Purpose of review: To date, a vast amount of information regarding ubiquitination (Ub) and ubiquitylation-like (Ubl) modification-related mechanisms has been reported in the context of skeletal cell homeostasis and diseases. In this review, we mainly focus on recent findings regarding the contribution of enzymatic machinery that directly adds or removes Ub and Ubl modifications from protein targets in chondrocyte homeostasis and osteoarthritis (OA) development.

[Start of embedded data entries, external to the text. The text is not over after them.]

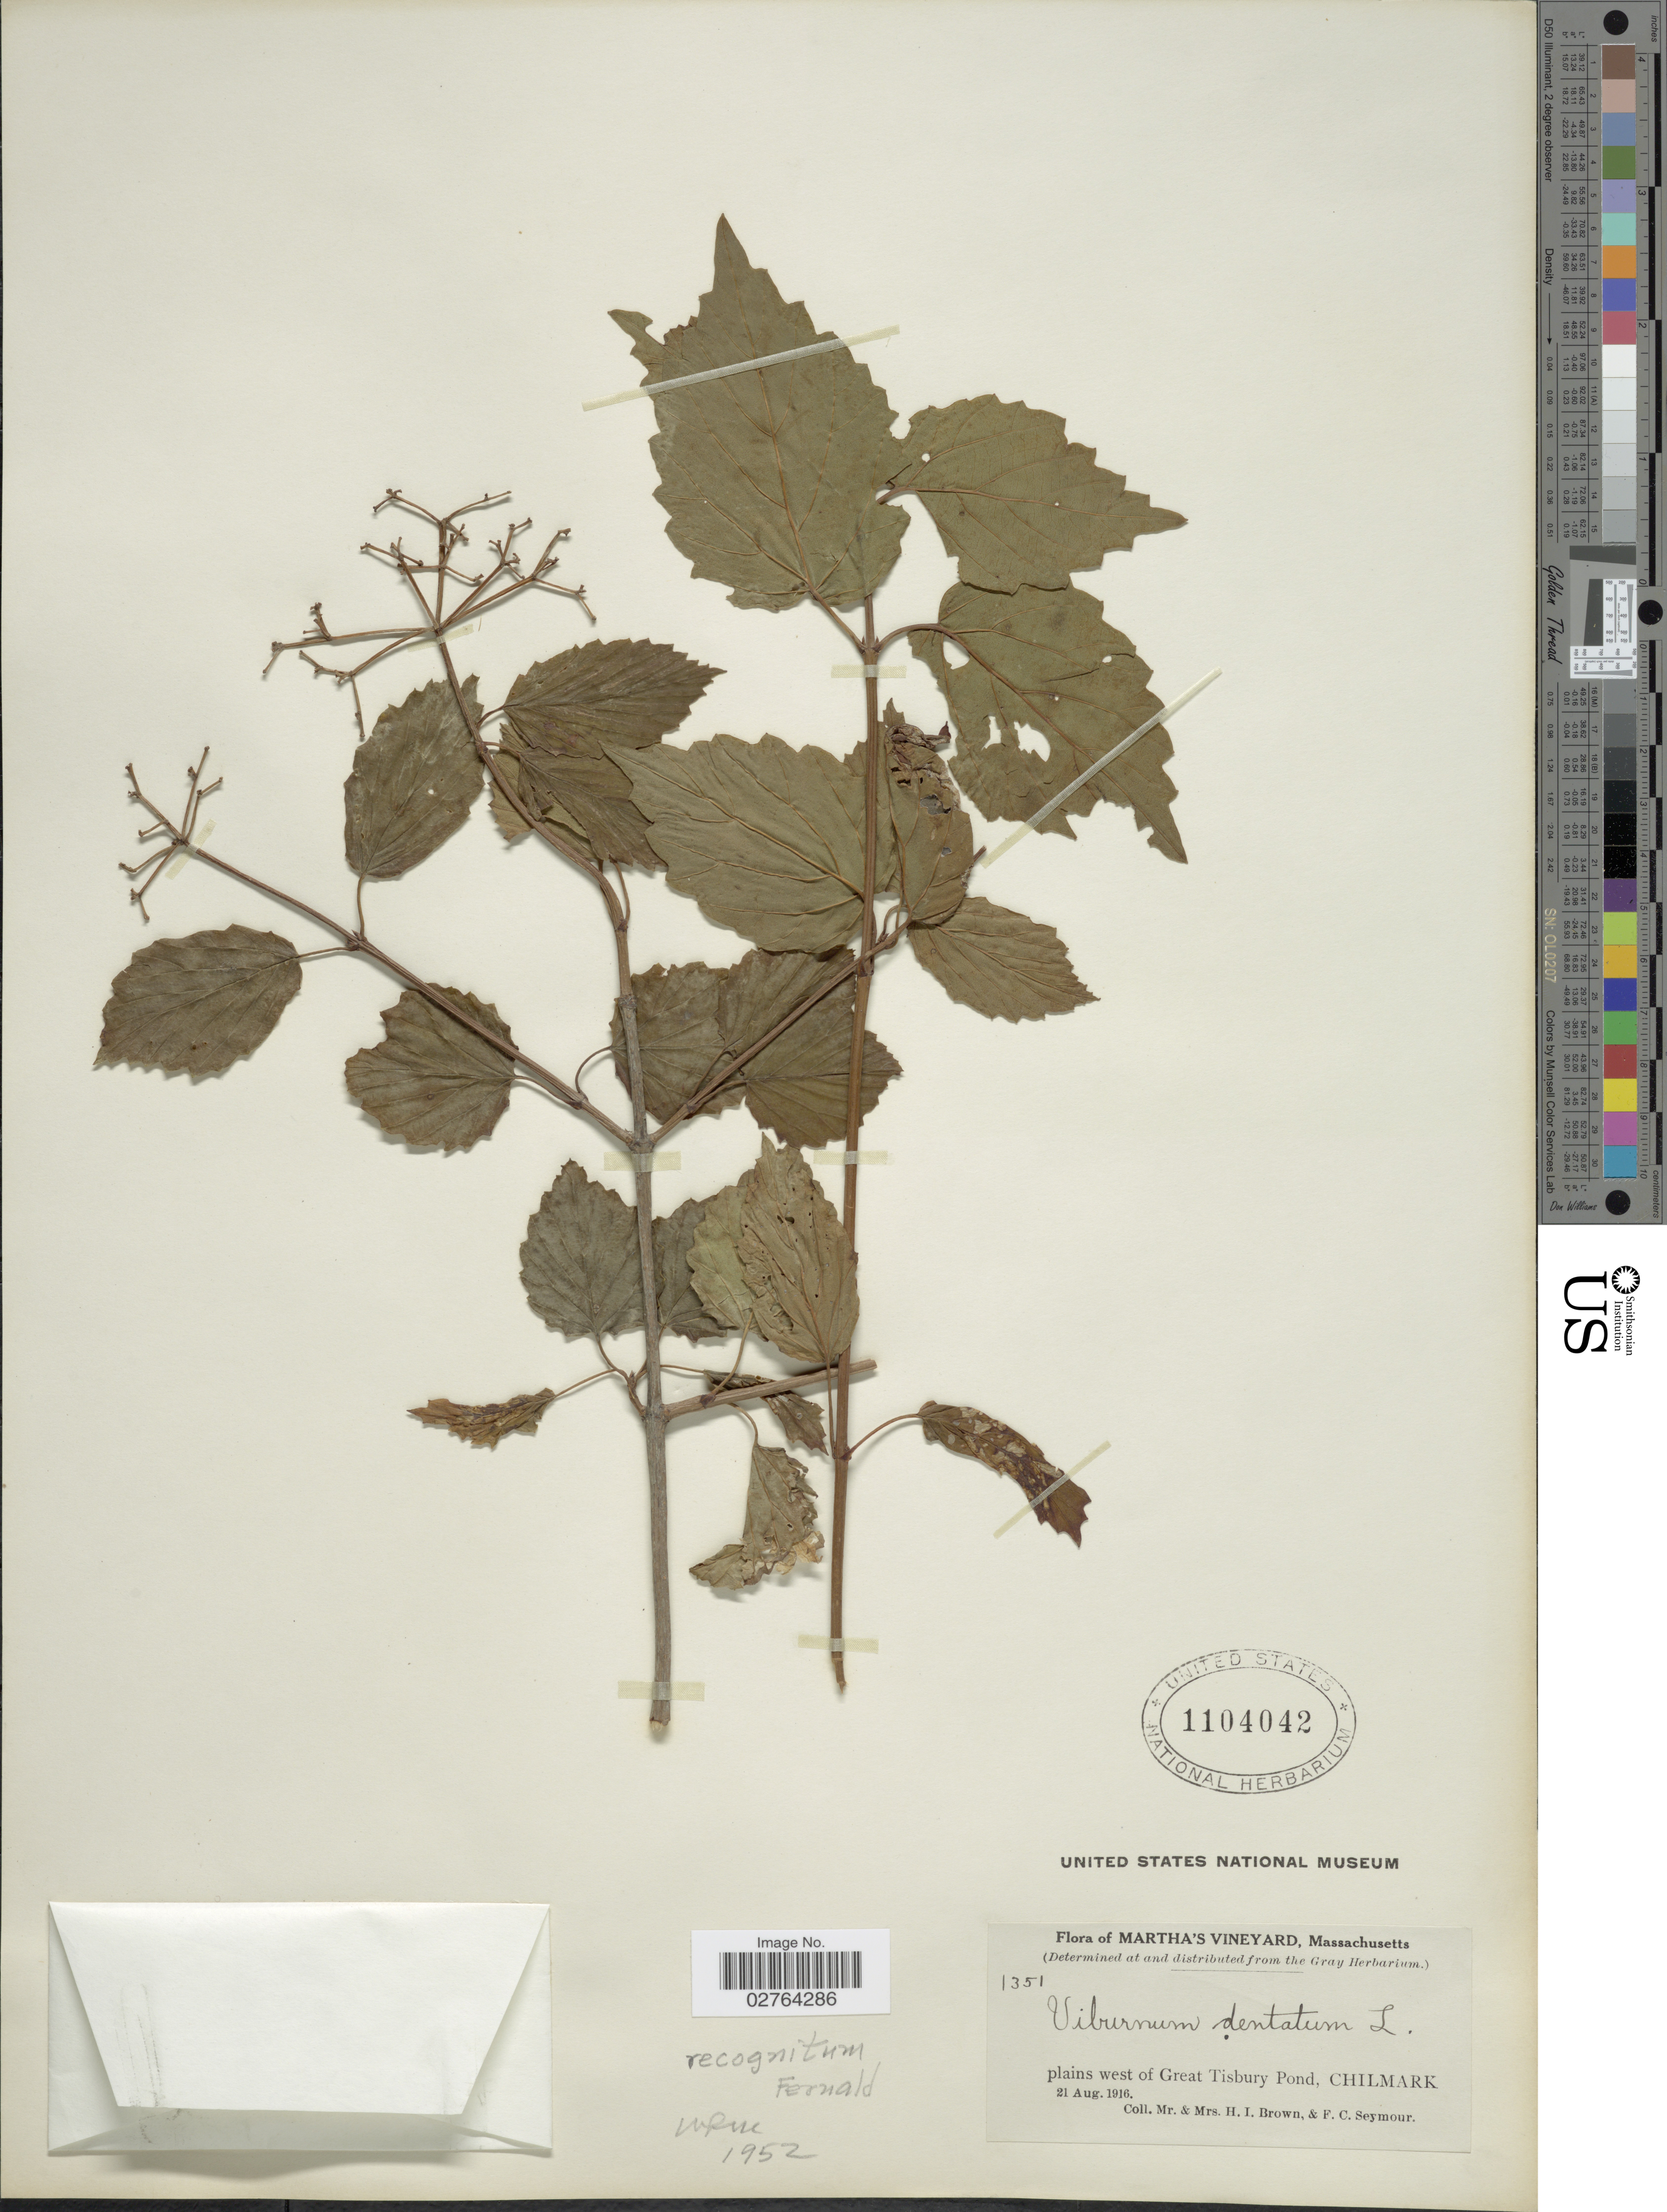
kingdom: Plantae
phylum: Tracheophyta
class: Magnoliopsida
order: Dipsacales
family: Viburnaceae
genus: Viburnum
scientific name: Viburnum recognitum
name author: Fernald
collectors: H. I. Brown, H. Brown & F. C. Seymour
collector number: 1351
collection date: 1916-08-21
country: United States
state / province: Massachusetts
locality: Martha's Vineyard, plains west of Great Tisbury Pond, CHILMARK.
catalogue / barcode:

Recent findings: Mechanisms that promote homeostasis of articular chondrocytes are crucial for maintaining the integrity of articular joints to prevent osteoarthritis development. Articular chondrocytes are postmitotic cells that continuously produce and remodel cartilage matrix. In addition, the long lifespan of chondrocytes makes them susceptible to accumulating cellular damage. Ub and the evolutionarily conserved Ubl modifications, such as SUMOylation, ATGylation, and UFMylation, play important roles in promoting chondrocyte homeostasis, including regulating cell signaling and protein stability, resolving cellular stresses and inflammation, and maintaining differentiation and survival of chondrocytes. Uncovering new components/functions of Ub/Ubl modification machinery may provide novel drug targets to treat OA.
Keywords: ATGylation; Cartilage; Post-translational modification; SUMOylation; UFMylation; Ubl.